Python API¶
Basic usage¶
from osm_powerplants import (
process_units,
get_config,
get_cache_dir,
validate_countries,
Unit,
Units,
)
config = get_config()
cache_dir = get_cache_dir(config)
df = process_units(
countries=["Chile", "Greece"],
config=config,
cache_dir=str(cache_dir),
output_path="plants.csv", # optional
rejected_output_path=None, # optional — see Quality Tracking
)
Capturing rejected elements¶
Pass rejected_output_path to get a CSV + sibling GeoJSON listing every
OSM element dropped during processing and the reason. Rejection data is
only populated on API fetches, so set force_refresh=True to force a
re-query when you need a complete report.
config = get_config()
config["force_refresh"] = True
df = process_units(
countries=["Kenya"],
config=config,
cache_dir=str(cache_dir),
output_path="kenya.csv",
rejected_output_path="kenya_rejected.csv", # writes kenya_rejected.geojson too
)
See the Quality Tracking guide for the list of reason codes and examples of how to analyse the report.
Configuration¶
# Load and modify
config = get_config()
config["force_refresh"] = True
config["units_clustering"]["enabled"] = True
# Custom config file
config = get_config("/path/to/config.yaml")
Country validation¶
valid, codes = validate_countries(["Germany", "France"])

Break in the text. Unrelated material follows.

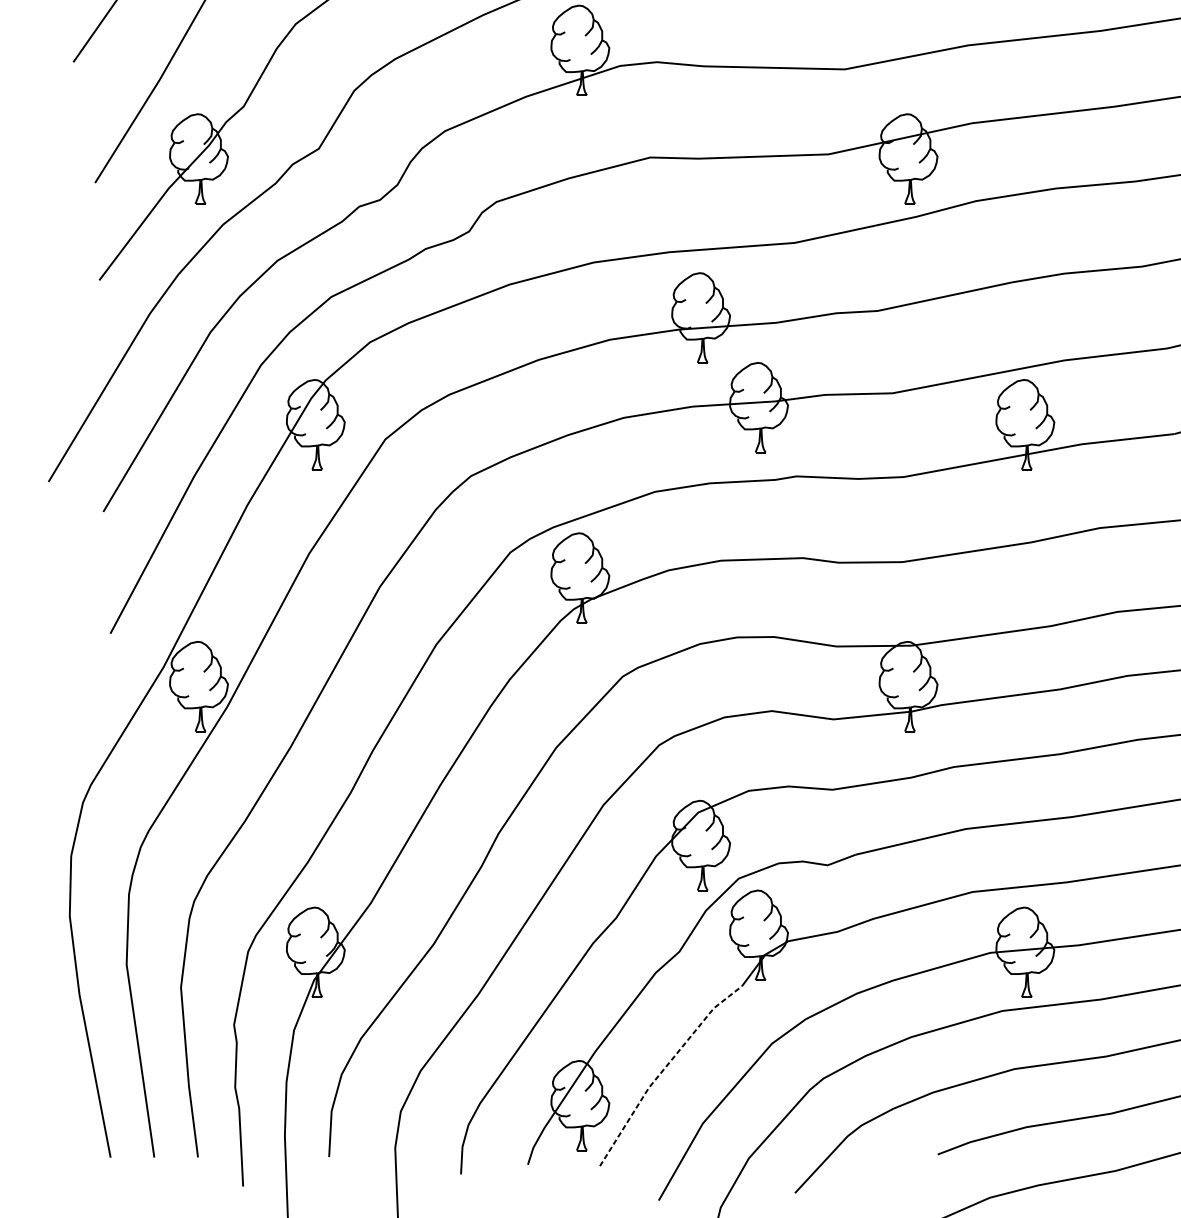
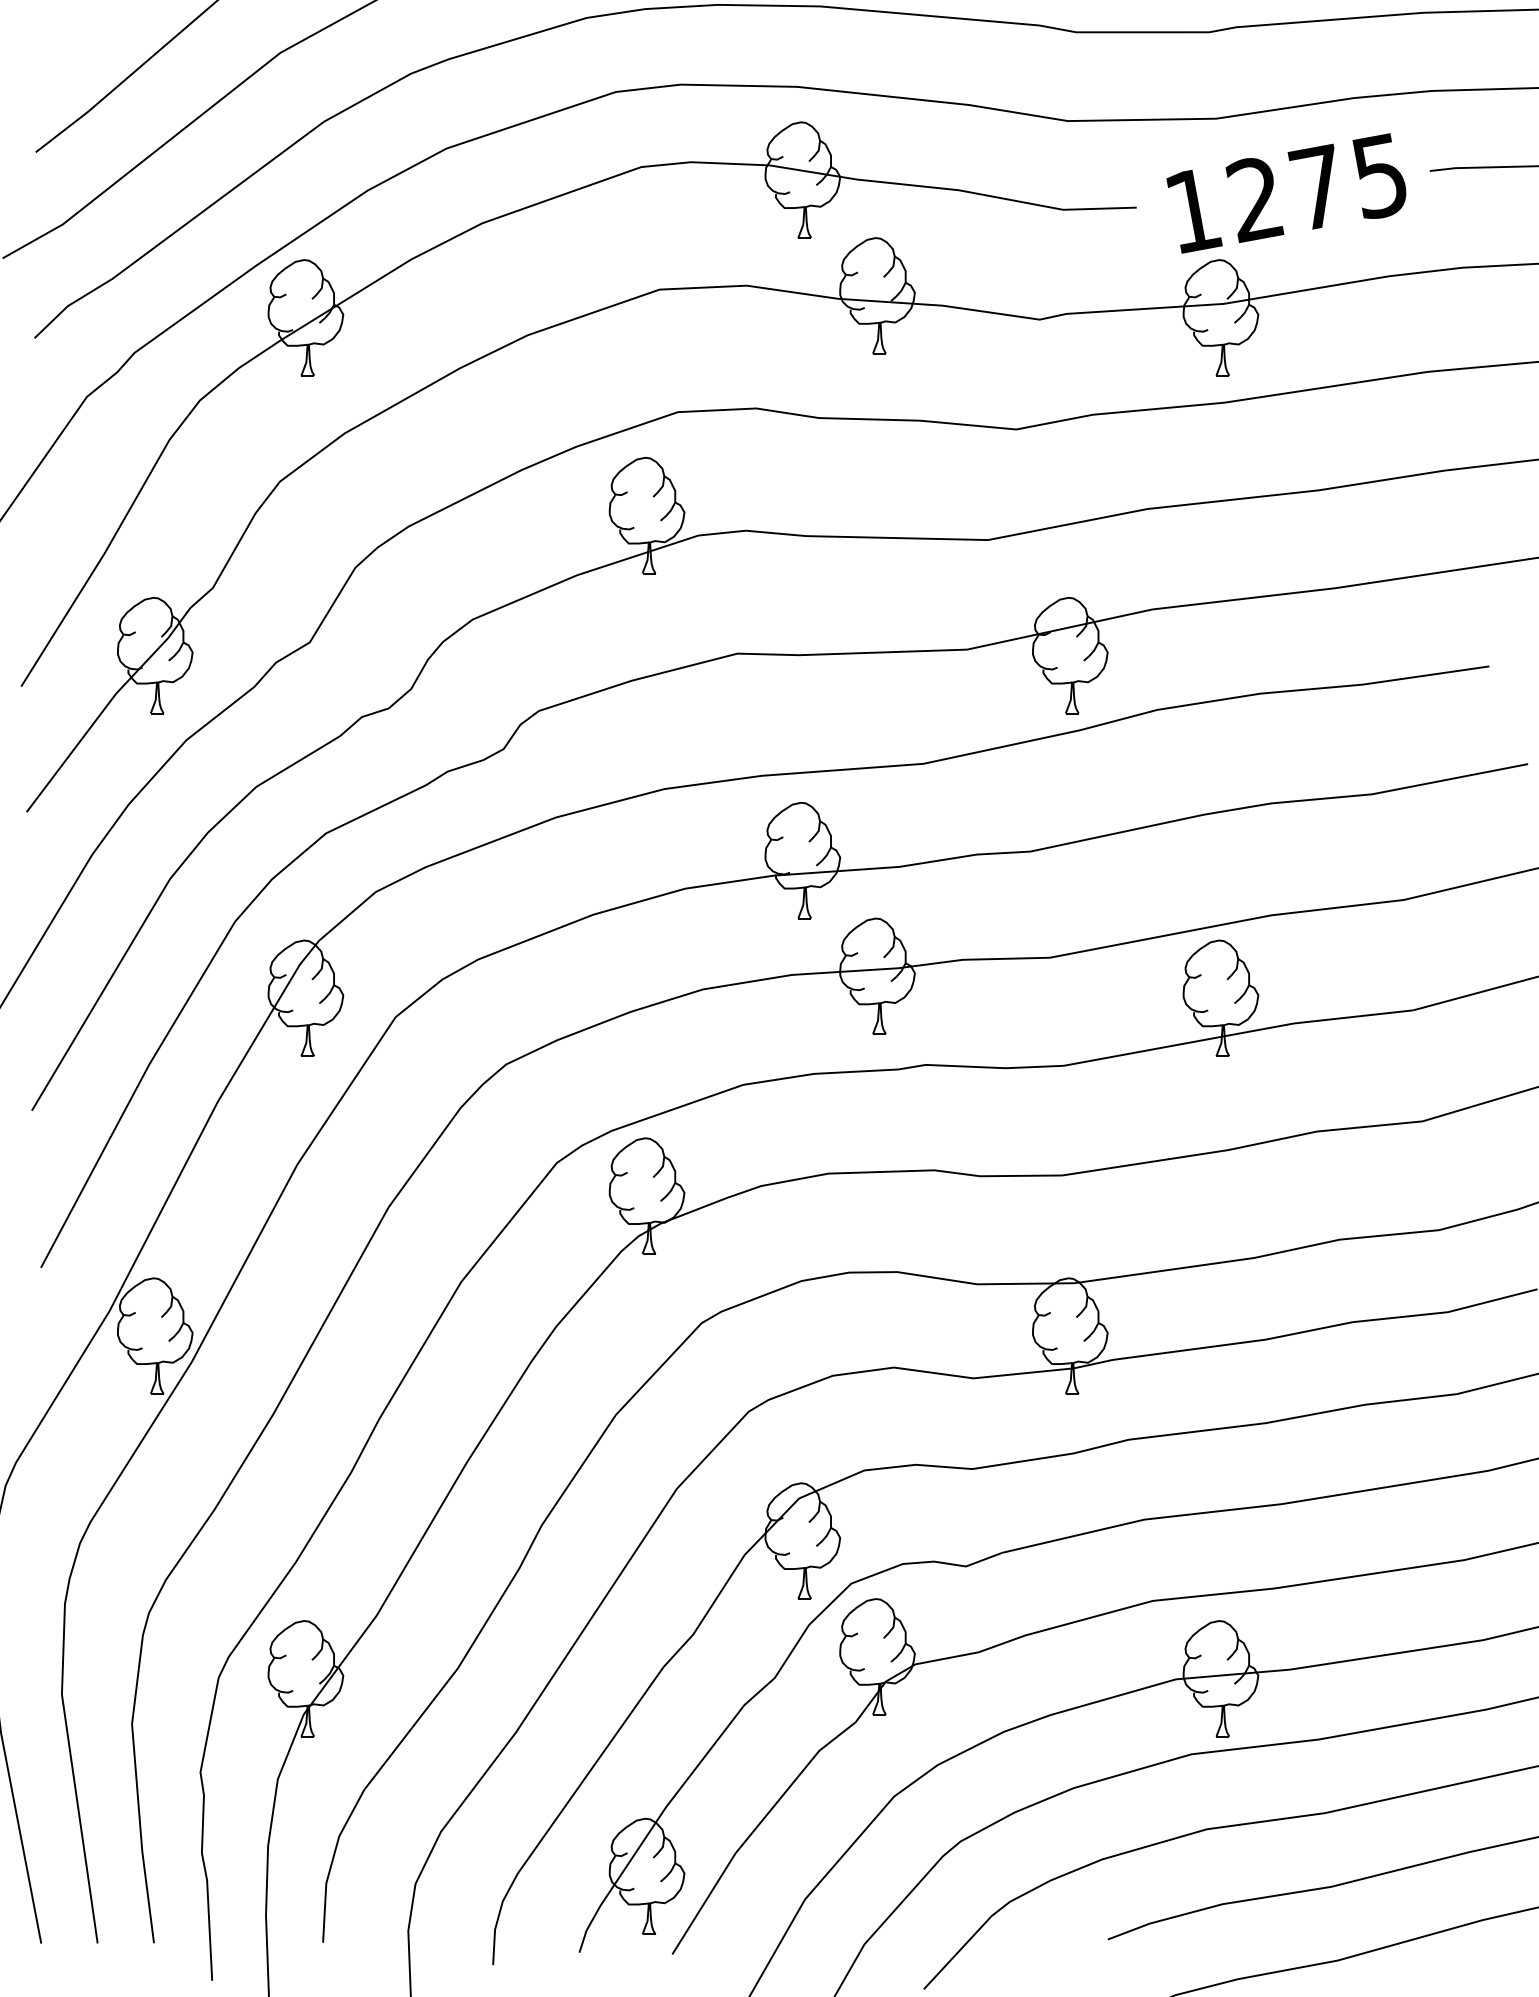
line: (663, 1070) -> (754, 1830), dashed -> solid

# codes = {"Germany": "DE", "France": "FR"}
Working with Units¶
from osm_powerplants import Units, Unit
units = Units()
units.add_unit(unit)
# Filter
solar = units.filter_by_fueltype("Solar")
chile = units.filter_by_country("Chile")
# Export
df = units.to_dataframe()
units.save_csv("output.csv")
units.save_geojson_report("output.geojson")
Low-level API¶
For custom pipelines — e.g. running parsing against cached OSM elements without re-entering the process_units flow:
from osm_powerplants.retrieval.client import OverpassAPIClient
from osm_powerplants.workflow import Workflow
from osm_powerplants.quality.rejection import RejectionTracker
with OverpassAPIClient(cache_dir=str(cache_dir)) as client:
units = Units()
tracker = RejectionTracker()
workflow = Workflow(client, tracker, units, config)
workflow.process_country_data("Malta")
print(f"Units: {len(units)}")
print(tracker.get_summary_string())